◆ **Selected text**:
Lindsey Harding’s flash creative nonfiction “Refrigerator Elegy" and an accompanying author's note appeared in CRAFT.

David Ingle taught three courses for the Akademia Pomorska university in Słupsk, Poland: Introduction to English Literary Studies, English and American Literature, and Philosophical Thought in English-Language Literature. The students were 1st and 3rd year and came from Poland, Belarus, Ukraine, and Turkey.

Book CoverMiriam Jacobson has been awarded a long-term distinguished fellowship at the Israel Institute for Advanced Studies at Hebrew University in Jerusalem for the 2021-2022 academic year. She also co-edited Organic Supplements: Bodies and Things of the Natural World, 1580-1790, out now with The University of Virginia Press. 

 

Christine Lasek-White published her essay "Stranger Body" in issue 43 of Natural Bridge and the short story "Chicken Shit” in Blood Orange Review. 

John Wharton Lowe recently gave the keynote address for the October 2-3, 2020 Quarry Farm Symposium, "American Humor and Matters of Empire," which was sponsored by the Center for Mark Twain Studies and the American Humor Studies Association.  His topic was "Coyote's Jokebook:  Native American Humor and the Dismantlement of Empire."  Dr. Lowe has also published three articles recently: ““The Beauty Parlor as Comic Cauldron in ‘Petrified Man’ and Steel Magnolias,” Eudora Welty Review 12 (2020): 87-101, “The Comedy of Survivance in James Welch’s Fools Crow,” Studies in American Humor 6, 2  (2020): 285-300, and “From China to Cuba, and Back: The Conundrums of Ethnic Identity and Kinship in Cristina García’s Monkey Hunting.” Ethnicity and Kinship.  Ed. Sylvia Schultermandl and Klaus Rieser.  London: Routledge, 2020.  42-54.

◆ **Exercise data**:
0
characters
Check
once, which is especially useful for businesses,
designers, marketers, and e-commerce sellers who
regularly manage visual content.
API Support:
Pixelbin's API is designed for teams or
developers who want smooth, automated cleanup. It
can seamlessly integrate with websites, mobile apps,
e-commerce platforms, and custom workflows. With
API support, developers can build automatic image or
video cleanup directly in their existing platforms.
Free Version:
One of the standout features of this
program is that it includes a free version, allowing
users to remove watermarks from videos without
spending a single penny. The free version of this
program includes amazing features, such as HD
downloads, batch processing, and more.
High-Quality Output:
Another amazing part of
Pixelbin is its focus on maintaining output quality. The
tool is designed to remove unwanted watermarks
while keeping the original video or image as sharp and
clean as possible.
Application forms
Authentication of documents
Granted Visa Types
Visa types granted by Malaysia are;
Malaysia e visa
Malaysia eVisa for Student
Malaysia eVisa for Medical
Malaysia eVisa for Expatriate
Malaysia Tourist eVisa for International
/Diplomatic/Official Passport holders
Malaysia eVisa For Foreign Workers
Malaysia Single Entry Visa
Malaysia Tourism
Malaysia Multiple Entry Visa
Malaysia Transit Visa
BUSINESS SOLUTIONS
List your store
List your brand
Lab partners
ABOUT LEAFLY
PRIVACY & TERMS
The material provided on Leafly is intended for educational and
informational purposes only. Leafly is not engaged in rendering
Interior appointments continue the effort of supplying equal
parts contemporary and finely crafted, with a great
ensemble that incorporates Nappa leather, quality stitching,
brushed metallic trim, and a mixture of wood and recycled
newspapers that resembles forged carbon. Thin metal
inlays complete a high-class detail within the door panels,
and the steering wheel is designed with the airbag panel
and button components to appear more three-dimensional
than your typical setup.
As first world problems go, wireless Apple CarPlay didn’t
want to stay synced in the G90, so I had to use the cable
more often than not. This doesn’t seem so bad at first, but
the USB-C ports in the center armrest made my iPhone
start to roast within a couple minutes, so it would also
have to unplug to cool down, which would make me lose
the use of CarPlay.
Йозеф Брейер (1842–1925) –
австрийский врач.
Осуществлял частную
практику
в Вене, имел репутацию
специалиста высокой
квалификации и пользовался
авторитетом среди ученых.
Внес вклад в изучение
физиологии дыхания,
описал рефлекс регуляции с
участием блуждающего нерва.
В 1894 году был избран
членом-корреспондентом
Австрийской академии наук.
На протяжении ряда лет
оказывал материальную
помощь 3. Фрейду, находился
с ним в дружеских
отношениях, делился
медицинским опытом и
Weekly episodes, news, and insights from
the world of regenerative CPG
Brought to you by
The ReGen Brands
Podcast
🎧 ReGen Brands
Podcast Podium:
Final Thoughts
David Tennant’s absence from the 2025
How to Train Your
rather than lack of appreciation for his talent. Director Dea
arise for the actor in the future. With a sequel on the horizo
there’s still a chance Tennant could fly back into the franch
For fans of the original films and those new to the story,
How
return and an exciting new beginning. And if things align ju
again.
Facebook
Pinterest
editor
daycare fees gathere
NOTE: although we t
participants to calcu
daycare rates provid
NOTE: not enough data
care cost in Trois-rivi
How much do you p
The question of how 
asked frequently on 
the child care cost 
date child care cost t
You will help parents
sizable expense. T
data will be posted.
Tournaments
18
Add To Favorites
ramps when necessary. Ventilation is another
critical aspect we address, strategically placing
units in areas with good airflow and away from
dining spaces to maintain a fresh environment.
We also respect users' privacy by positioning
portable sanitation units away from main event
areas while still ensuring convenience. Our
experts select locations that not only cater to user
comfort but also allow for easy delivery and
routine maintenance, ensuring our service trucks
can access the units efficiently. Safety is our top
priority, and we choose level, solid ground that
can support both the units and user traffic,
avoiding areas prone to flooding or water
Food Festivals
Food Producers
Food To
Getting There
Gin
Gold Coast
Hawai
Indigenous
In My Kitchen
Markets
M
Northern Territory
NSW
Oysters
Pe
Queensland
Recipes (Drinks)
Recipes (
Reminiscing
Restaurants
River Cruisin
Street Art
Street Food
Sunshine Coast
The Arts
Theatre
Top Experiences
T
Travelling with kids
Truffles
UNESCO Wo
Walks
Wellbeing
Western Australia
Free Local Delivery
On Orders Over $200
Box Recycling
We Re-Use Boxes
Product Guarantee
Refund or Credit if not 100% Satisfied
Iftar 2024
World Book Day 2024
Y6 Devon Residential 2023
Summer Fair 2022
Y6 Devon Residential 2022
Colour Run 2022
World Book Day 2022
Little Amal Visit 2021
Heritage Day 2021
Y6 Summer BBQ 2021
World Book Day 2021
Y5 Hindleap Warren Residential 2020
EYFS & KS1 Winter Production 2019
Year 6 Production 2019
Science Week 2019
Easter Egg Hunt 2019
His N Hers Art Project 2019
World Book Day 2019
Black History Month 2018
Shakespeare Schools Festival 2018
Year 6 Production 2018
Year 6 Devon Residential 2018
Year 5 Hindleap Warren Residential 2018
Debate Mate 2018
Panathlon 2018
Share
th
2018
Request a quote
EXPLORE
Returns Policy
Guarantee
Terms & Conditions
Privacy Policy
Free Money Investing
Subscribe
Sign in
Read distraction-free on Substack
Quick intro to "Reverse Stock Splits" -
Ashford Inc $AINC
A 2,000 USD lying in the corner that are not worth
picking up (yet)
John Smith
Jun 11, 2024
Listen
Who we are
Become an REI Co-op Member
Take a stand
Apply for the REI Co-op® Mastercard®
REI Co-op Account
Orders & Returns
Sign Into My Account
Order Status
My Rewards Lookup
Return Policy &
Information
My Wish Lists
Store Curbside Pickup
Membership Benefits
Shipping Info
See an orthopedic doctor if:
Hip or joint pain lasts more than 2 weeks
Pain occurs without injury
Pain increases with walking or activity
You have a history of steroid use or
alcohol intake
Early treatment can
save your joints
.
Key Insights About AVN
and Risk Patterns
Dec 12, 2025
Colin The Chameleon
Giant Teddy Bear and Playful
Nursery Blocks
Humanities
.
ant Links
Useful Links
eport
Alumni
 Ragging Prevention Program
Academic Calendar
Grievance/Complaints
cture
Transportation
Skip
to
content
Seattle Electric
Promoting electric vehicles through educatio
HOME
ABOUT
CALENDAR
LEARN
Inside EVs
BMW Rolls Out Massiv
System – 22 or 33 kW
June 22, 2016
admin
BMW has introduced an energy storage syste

◆ **To do**: Resume the faculty news notes above, picking up after the entry on John Wharton Lowe.

◆ **Answer**:
 

Barbara McCaskill received a 2021-22 Willson Center Faculty Research Fellowship for her project “The Penn Center’s Influence on the Literature and Culture of the 20th-Century African American Freedom Struggle.” She received the Virginia Mary Macagnoni Prize for Innovative Research for project potential and excellence. Her essay “Ethiop’s Woke Women: The Nineteenth Century Reimagines Africa” is accepted for publication in The Routledge Companion to Black Women’s Cultural Histories, ed. Dr. Janell Coreen Hobson (A.B. English, 1994). With Sidonia Serafini (ABD English) and Dr. Kelly S. Dugan (PhD Classics) she has completed the Black Transatlantic Activism site forthcoming January 2021. Finally, she discussed “On the Wings of Atalanta,” Chapter Five of W. E. B. Du Bois’s The Souls of Black Folk, for the Clinton Church Community Restoration Project to convert his childhood Massachusetts church into a cultural center. Other series speakers include Kiese Laymon, Martha Jones, David Levering Lewis, and Dolan Hubbard.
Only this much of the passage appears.